* [What you have to do]
From the line with "left shoulder: (154, 73)" to the line with "right eye: (70, 27)", retype every line exactly, including those two, and leave out the rest of the data below.

* [Record set]
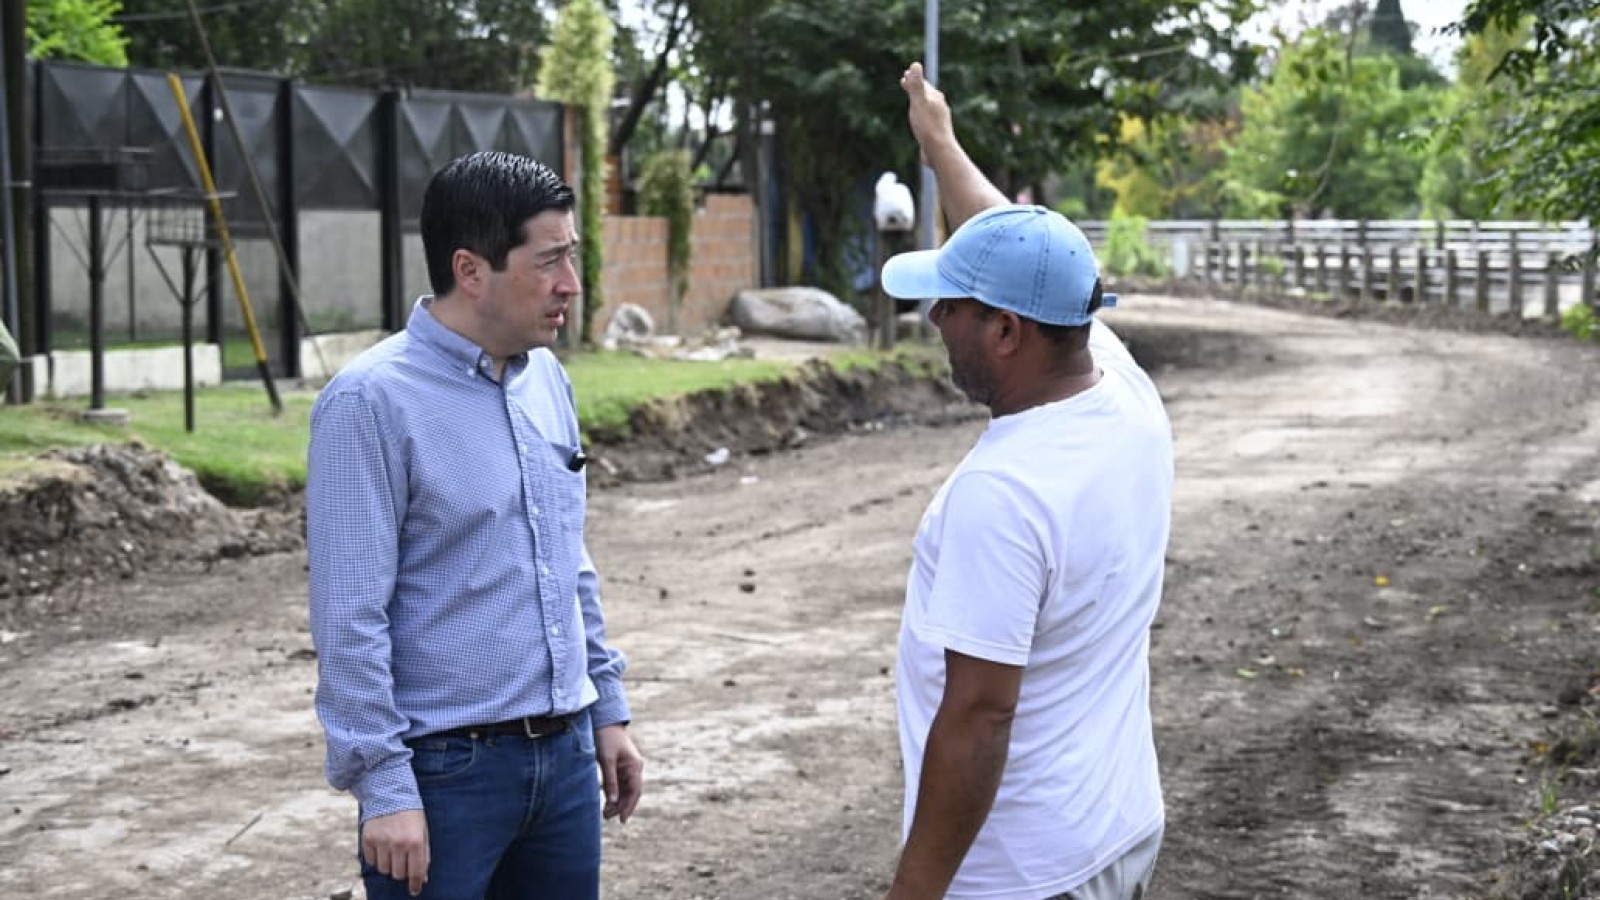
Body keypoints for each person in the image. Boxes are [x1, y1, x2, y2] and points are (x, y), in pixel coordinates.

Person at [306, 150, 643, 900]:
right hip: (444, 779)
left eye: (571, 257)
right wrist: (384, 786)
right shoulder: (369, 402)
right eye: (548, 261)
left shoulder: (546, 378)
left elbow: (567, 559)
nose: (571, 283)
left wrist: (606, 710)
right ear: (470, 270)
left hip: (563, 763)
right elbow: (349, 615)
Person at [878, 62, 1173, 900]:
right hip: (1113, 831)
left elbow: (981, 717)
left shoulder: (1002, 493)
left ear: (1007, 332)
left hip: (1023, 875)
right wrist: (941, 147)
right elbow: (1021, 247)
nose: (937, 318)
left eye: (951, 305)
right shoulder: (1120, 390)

---

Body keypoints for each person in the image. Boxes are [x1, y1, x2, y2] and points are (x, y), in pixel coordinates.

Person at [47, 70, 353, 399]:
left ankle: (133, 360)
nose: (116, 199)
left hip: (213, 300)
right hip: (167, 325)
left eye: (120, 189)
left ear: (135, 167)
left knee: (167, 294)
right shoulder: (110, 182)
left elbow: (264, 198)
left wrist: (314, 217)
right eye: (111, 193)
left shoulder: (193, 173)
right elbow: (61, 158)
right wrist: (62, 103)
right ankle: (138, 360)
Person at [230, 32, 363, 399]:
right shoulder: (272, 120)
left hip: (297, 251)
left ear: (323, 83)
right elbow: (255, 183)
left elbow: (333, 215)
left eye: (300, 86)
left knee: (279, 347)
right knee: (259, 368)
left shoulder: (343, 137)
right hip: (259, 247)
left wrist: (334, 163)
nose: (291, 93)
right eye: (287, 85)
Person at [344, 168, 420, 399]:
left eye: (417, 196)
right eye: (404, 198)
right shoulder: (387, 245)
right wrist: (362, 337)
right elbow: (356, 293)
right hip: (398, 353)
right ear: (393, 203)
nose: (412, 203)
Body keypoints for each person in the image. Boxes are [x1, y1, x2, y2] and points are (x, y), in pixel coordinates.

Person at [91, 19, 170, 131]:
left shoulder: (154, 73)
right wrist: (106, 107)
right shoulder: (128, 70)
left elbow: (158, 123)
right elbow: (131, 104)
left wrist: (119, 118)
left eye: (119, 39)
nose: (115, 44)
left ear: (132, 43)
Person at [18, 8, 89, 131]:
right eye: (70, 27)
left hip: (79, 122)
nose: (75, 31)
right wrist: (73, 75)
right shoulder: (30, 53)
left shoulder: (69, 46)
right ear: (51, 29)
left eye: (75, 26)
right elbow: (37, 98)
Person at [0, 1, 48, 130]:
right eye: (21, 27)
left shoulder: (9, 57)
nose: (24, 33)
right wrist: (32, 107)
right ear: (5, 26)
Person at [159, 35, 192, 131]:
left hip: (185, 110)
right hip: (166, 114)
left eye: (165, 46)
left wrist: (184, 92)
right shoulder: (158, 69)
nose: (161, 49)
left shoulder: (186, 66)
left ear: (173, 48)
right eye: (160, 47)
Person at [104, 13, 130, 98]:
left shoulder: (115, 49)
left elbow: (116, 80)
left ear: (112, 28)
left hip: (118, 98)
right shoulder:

* [Result]
left shoulder: (154, 73)
right wrist: (106, 107)
right shoulder: (128, 70)
left elbow: (158, 123)
right elbow: (131, 104)
left wrist: (119, 118)
left eye: (119, 39)
nose: (115, 44)
left ear: (132, 43)
Person at [18, 8, 89, 131]:
right eye: (70, 27)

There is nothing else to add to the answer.